Este largometraje documental pretende reconstruir la historia de los últimos veinticinco años de España a partir del recorrido vital de las personas que protagonizaron la experiencia autogestionaria de la fábrica Numax a finales de los años setenta. La secuencia de la fiesta final de “Numax presenta…” se encarga de abrir el nuevo documental. A lo largo de esta fiesta que ponía fin a una experiencia de dos años de autogestión, escuchamos los deseos de unos cuantos trabajadores, cuando están a punto de abandonar su condición de asalariados.  Estudiar para maestra, abandonar la ciudad para ver crecer a los hijos en el campo, lamentarse por las pocas posibilidades a una edad avanzada, proponerse no volver a ser mandado por patrones o no dar golpe jamás. Abandonada la juventud y en plena madurez, quizás hayan hecho realidad sus sueños. Siguen viviendo donde vivían o han cambiado de paisaje. Algunos han muerto. Las huellas de todos ellos servirán para trazar el fiel retrato de una clase y una generación que vivió los difíciles años de la reconversión industrial. Su experiencia servirá además para repasar y dibujar la intensa historia de los últimos años en España. Desde el fallido golpe de estado del 23 de febrero de 1981, al primer gobierno socialista liderado por Felipe González en 1982, hasta la irrupción de la mujer en lugares de prestigio de la vida social, política y económica, la despenalización del aborto en 1985, la incorporación a la Comunidad Económica Europea y a la OTAN o la entrada plena a la economía de libre mercado y, en la actualidad, el fenómeno de la nueva inmigración que viene un poco de todas partes.


Vincent Van Gogh, 1991. Director: Maurice Pialat.

 

Vincent Van Gogh, uno de los más grandes artistas de todos los tiempos, está en Auvers-Sur- Oise. Es el último período de su vida. El director dirige su mirada hacia un hombre solitario devorado por un conflicto interior entre las incontroladas fuerzas de la vida y las tentaciones de la duda, el abandono y el decaimiento.
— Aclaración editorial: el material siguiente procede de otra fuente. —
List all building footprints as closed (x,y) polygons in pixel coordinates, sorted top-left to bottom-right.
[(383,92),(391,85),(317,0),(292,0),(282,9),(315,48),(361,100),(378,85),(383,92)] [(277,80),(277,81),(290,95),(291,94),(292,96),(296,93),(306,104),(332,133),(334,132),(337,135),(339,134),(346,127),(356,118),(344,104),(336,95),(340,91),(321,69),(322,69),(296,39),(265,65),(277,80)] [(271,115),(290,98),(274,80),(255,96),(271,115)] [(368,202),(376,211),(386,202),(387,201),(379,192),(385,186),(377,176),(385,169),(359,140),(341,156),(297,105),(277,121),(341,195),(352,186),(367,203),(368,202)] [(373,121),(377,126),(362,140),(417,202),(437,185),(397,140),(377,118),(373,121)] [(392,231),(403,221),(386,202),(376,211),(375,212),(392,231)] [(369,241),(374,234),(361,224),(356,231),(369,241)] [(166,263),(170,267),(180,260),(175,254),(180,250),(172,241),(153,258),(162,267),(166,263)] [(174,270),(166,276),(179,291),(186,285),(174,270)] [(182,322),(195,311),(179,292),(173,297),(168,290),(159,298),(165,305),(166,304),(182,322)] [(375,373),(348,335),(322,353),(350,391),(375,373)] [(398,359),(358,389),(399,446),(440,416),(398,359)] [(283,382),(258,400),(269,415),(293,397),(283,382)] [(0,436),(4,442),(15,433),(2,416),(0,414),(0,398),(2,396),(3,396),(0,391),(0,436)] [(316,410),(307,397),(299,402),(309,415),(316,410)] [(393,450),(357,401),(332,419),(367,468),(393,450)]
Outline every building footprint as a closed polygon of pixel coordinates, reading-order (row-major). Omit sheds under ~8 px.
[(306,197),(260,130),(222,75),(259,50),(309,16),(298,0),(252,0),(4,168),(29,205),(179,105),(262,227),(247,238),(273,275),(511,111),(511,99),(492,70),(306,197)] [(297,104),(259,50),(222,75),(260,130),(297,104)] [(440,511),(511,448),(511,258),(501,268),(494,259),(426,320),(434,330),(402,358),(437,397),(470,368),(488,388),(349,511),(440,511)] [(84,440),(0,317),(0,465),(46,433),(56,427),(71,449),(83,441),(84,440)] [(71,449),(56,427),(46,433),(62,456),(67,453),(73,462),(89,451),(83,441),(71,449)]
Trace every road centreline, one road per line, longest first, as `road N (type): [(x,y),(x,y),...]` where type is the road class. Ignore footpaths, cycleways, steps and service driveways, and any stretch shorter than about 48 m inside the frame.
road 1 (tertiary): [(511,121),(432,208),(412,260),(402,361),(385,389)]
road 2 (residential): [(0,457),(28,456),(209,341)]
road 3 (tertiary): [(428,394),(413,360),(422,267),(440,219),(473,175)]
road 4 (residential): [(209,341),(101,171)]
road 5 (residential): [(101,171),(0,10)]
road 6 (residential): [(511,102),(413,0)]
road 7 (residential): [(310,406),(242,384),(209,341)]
Vladimir en Buenos Aires, 2002. Director: Diego Gachassin.

Tras un largo viaje iniciado en Siberia, Vladimir llega a Buenos Aires. Ha dejado atrás a su familia e hijos en su natal Rusia. Trata de hacer realidad un proyecto para la construcción de viviendas comunitarias para los inmigrantes, pero sólo obtiene promesas de los funcionarios. Decide entonces emplearse como velador y se enamora de su vecina María, quien tiene una doble vida. Muy pronto, sus sueños, su formación socialista, sus valores morales y sus compromisos se verán cuestionados y traicionados por la fuerza de los celos amorosos y la inusitada muerte de un funcionario público.

 


Working man’s Death, 2005. Director: Michael Glawogger.

 

La película se presenta como un documento sobre la situación de algunos trabajadores de diferentes latitudes del planeta estructurado en seis episodios: 1. Héroes: Las minas de carbón de Donbass (Ucrania); 2. Fantasmas: Las minas de sulfuro de Kawah Ijen (Indonesia); 3. Leones: El matadero de Port Harcourt (Nigeria); 4. Hermanos: El cementerio de barcos de Gaddani (Pakistán); 5. Futuro: El complejo siderúrgico de Liaoning (China); 6. Epílogo: El Leisure Park de Duisburg (Alemania).
Nos relata lo que en el primer mundo no se quiere ver ni escuchar, nos relata como en sitios no tan lejanos como Ucrania la industria del carbón ya no es rentable, y obreros ilegales se meten en agujeros minúsculos para extraer un poco de carbón con el que poder sobrevivir. Nos cuenta que los trabajadores no tienen derecho a la globalización de los derechos humanos, no tienen derecho a sindicatos que actúen en su defensa, no tienen derecho a nada, apenas tienen derecho a respirar y no dentro de mucho ni a eso.


50 años en el andamio, 2008. Director: Ángel Rueda.

 

El documental trata de descifrar cómo se pudo realizar una película amateur de esas características en los años cincuenta. La búsqueda de los protagonistas de la cinta ha servido de hilo argumental del documental: “Más que recuperar un filme, hemos rescatado a los protagonistas de una historia que sigue vigente varias décadas después”.